* _What to work on_:
Reproduce exactly, and only, the lines below from the one containing "379 174 730" through the one containing "585 474 1552".

[Opening Records supplied section]

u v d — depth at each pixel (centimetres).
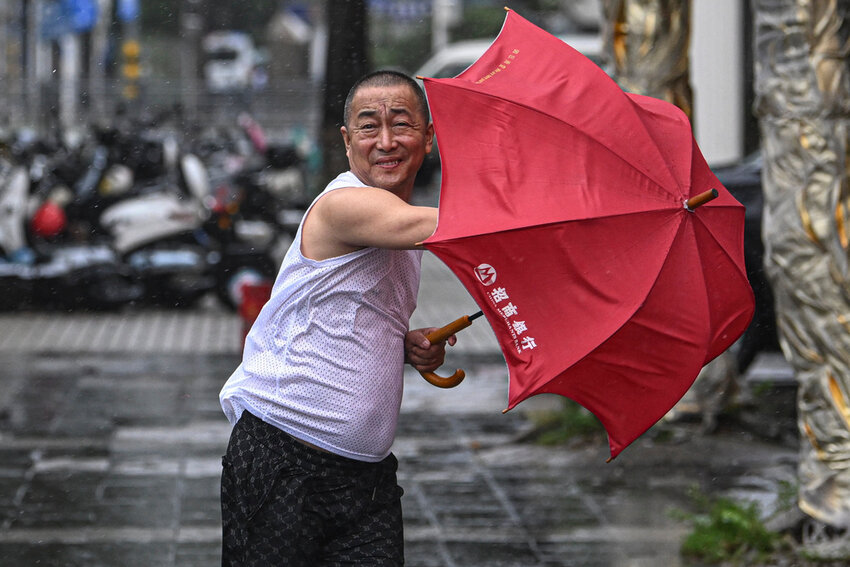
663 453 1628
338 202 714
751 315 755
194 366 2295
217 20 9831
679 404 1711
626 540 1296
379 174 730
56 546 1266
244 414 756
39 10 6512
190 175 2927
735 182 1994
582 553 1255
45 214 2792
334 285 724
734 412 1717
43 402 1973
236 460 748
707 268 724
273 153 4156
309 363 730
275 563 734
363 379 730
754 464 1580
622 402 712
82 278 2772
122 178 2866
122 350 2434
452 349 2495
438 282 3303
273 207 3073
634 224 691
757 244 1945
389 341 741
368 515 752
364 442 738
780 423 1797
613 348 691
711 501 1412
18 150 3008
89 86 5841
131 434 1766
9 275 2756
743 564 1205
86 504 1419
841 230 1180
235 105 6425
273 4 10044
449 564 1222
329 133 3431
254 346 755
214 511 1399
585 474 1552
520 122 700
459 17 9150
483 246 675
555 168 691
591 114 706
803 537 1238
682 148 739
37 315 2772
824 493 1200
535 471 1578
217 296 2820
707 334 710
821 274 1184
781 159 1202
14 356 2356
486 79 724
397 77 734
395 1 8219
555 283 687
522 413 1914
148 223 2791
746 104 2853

[Closing Records supplied section]

* _Task response_:
379 174 730
56 546 1266
244 414 756
39 10 6512
190 175 2927
735 182 1994
582 553 1255
45 214 2792
334 285 724
734 412 1717
43 402 1973
236 460 748
707 268 724
273 153 4156
309 363 730
275 563 734
363 379 730
754 464 1580
622 402 712
82 278 2772
122 178 2866
122 350 2434
452 349 2495
438 282 3303
273 207 3073
634 224 691
757 244 1945
389 341 741
368 515 752
364 442 738
780 423 1797
613 348 691
711 501 1412
18 150 3008
89 86 5841
131 434 1766
9 275 2756
743 564 1205
86 504 1419
841 230 1180
235 105 6425
273 4 10044
449 564 1222
329 133 3431
254 346 755
214 511 1399
585 474 1552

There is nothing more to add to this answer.